Exercise tasks:
A. From the piece on living in Cuba, transcribe the stretch from "The value of" through "worth the victory.".
B. In the piece on living in Cuba, which personal hardships does the writer name as feelings? List every one.

Selected passage:
I leave for the United States in less than three weeks. It feels crazy to even know that I’ve almost completed a semester here in Cuba, because it sounds like something that would be a part of someone else’s life, and not my own. In the past month, I have come to a greater sense of self than I could have ever foreseen or anticipated. Apart from a third (maybe fourth?) visit to the hospital due to some brief food poisoning, my time in this country has continued to be one of forced growth and new experiences. I look at my Cuban family with fondness and nostalgia, knowing that when the time comes for me to depart, I will desire to leave a part of myself with them forever. It’s true when they say that company makes all the difference.
I have taken a lot of time for myself since living in Cuba. This time is normally spent sitting on the third floor of the house, on the balcony that my roommate and I share right outside of our room. I’m nearly eye level with the building across the street, along with the tops of the palm trees and some telephone wires. Sometimes I crane my neck to see if there’s anyone sitting on their own balcony, smoking a cigarette, talking with a friend, or simply watching the movement of life. I’ve found that in this time alone, my thoughts have somehow slowed down—not completely calmed, as anxiety often gets the best of me, but enough so I’m able to think without rush. I think this embodies the pace of life in Cuba. Time is without boundaries. Time is spent well.
The value of quality time spent together cannot be underestimated. Although the concept of time is slightly different here in the Caribbean, the heart of the matter is the same. Despite personal hardships related to feelings of loneliness, homesickness, alienation, and weariness, I have been shown some of the most honest and transparent type of love. This love is not sugarcoated; it is not ingenuine; it sometimes comes with impatience and misunderstanding, but it fights to the end. It is worth the victory.

Provided data:
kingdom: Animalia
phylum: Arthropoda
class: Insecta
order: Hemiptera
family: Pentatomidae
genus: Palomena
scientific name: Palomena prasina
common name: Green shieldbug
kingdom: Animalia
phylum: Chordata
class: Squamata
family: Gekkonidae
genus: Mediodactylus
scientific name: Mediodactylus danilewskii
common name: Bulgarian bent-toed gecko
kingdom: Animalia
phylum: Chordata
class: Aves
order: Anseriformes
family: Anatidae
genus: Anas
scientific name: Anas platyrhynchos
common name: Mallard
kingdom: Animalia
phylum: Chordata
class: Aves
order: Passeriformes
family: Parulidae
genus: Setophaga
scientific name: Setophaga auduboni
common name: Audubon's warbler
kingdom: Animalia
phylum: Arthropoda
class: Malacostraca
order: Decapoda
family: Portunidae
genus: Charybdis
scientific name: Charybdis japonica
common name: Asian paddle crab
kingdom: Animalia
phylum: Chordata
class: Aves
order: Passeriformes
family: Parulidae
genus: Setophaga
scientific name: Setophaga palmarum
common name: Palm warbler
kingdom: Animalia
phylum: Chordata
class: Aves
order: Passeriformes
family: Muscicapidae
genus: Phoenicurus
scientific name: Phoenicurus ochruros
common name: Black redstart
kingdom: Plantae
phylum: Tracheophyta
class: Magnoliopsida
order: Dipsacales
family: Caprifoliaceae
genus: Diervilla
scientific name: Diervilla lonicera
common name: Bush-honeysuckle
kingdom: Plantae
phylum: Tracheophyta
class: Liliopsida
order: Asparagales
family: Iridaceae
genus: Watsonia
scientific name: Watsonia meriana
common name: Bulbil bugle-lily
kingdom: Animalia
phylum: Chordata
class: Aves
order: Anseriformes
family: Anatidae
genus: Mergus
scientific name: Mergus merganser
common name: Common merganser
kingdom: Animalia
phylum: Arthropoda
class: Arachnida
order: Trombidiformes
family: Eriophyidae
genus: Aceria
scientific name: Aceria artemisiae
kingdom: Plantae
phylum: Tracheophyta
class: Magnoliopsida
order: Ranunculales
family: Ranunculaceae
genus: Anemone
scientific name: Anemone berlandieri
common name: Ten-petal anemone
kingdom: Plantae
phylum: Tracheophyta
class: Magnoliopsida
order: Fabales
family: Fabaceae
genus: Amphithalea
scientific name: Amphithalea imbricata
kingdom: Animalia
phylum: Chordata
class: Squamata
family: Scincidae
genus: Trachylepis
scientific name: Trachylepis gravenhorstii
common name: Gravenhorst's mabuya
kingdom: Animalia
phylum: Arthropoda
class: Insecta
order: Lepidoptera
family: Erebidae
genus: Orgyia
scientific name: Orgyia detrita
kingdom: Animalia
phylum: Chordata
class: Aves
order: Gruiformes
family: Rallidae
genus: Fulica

List of answers:
A.
The value of quality time spent together cannot be underestimated. Although the concept of time is slightly different here in the Caribbean, the heart of the matter is the same. Despite personal hardships related to feelings of loneliness, homesickness, alienation, and weariness, I have been shown some of the most honest and transparent type of love. This love is not sugarcoated; it is not ingenuine; it sometimes comes with impatience and misunderstanding, but it fights to the end. It is worth the victory.

B. Loneliness, homesickness, alienation, weariness